One of my client couples traveled from Pakistan to do a Private Marriage Retreat with me. They were an excellent example of a loving couple who were arguing and stuck due to their differentiation and attachment issues. They were a professional/executive couple with graduate degrees (M.D. and MBA), speaking 5 languages, in an arranged marriage, with 2 children, building their first home, who had two very different ways of experiencing love in a family.

He was very differentiated: as a child the family did not eat meals together – just ate when they could after their busy days, everyone made their own decisions and did what they wanted, went away to different countries for education, lived all around the world as adults, did not do holidays together, got together once a year with the entire group, talked regularly by phone or skype, got advice, influence and encouragement from each other, but maintained separate lives with successful and somewhat competitive careers.

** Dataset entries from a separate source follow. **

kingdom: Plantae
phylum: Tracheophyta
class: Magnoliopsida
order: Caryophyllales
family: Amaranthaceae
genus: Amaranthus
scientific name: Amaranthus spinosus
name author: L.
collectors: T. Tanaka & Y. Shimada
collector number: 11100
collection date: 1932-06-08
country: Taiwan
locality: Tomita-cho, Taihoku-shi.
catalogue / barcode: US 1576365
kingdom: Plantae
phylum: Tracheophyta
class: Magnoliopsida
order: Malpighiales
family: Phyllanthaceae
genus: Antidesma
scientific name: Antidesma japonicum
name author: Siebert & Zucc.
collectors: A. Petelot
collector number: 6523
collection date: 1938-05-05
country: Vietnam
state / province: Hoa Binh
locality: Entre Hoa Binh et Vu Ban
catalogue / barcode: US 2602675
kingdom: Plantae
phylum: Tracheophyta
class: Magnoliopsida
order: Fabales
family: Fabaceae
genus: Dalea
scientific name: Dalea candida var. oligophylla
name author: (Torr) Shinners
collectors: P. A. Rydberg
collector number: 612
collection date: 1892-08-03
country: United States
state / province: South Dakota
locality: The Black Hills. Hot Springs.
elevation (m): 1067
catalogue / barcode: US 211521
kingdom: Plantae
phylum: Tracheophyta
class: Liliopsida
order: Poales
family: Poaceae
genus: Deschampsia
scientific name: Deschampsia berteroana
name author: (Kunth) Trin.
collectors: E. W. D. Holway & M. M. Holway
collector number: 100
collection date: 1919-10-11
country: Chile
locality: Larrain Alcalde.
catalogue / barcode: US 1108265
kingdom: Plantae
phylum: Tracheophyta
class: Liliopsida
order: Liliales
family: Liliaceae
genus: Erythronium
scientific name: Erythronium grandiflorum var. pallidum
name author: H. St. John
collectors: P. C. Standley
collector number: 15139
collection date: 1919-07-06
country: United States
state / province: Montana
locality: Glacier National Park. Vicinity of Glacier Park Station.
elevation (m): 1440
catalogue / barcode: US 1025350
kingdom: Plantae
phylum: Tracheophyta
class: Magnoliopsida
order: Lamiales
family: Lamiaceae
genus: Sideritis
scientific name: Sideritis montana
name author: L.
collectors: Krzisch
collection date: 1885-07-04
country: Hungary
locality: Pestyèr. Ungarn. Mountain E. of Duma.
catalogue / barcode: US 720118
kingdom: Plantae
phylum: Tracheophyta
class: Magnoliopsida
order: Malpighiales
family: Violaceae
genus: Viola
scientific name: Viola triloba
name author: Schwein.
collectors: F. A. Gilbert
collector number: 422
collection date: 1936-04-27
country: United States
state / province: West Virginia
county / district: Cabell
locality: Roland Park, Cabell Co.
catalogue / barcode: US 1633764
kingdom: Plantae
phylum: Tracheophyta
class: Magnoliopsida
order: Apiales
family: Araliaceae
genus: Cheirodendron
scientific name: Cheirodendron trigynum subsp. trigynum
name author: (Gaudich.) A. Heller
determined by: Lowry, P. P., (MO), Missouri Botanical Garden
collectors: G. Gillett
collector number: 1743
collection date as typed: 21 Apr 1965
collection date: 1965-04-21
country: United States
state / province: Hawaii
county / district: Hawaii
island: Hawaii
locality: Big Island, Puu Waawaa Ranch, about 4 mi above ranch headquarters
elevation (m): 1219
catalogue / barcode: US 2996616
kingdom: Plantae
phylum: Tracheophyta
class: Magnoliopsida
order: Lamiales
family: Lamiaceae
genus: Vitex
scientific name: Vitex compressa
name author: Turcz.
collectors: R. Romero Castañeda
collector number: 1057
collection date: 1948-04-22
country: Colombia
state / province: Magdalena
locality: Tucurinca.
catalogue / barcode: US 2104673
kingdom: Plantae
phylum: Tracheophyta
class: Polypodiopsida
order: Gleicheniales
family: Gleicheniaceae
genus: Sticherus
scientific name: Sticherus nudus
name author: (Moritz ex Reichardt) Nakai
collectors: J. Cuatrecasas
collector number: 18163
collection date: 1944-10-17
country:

He lived a fairly traditional patriarchal family life, honored his wife, but did not connect with his son, never holding him during his first year of life. He did not address difficulties and fell silent either leaving or sleeping. A lot of differentiation and a little attachment.

She was very attached to her family. They had all their meals together growing up, attended each other’s events, made all their decisions together, and participated in family life as adults with 3 of the 4 adult children living at home with their spouses, children and grandparents. My clients were one of the families living with the larger 3 generation family and the wife connected with her mother in a primary relationship while disconnecting with her husband. She was direct and critical in her confrontation and complaining to her husband. She dragged him across the world for therapy. A lot of attachment and a little differentiation.

The differences between these 2 individuals were enormous and their so-called communication difficulties could only be addressed by working on his lack of attachment, extreme differentiation and “Turtle-like” communication style. The other side of the work was helping her to become more separate or individuated with less attachment to her family of origin and more attachment to her spouse. We also had to help her with her harsh “Spraying skunk-like communication style.

The way we get through the developmental process from 18 to 36 months of age goes right into the remainder of our childhood and into adult relationships. We all need to have boundaries and love for our two and three year old “inner children” and nourish them into a mature ability to love and be loved while being true to their authentic sense of self. As individuals we need our separateness and as members of a couple we need our secure attachment with our spouse. Being able to do this together is the art of marriage.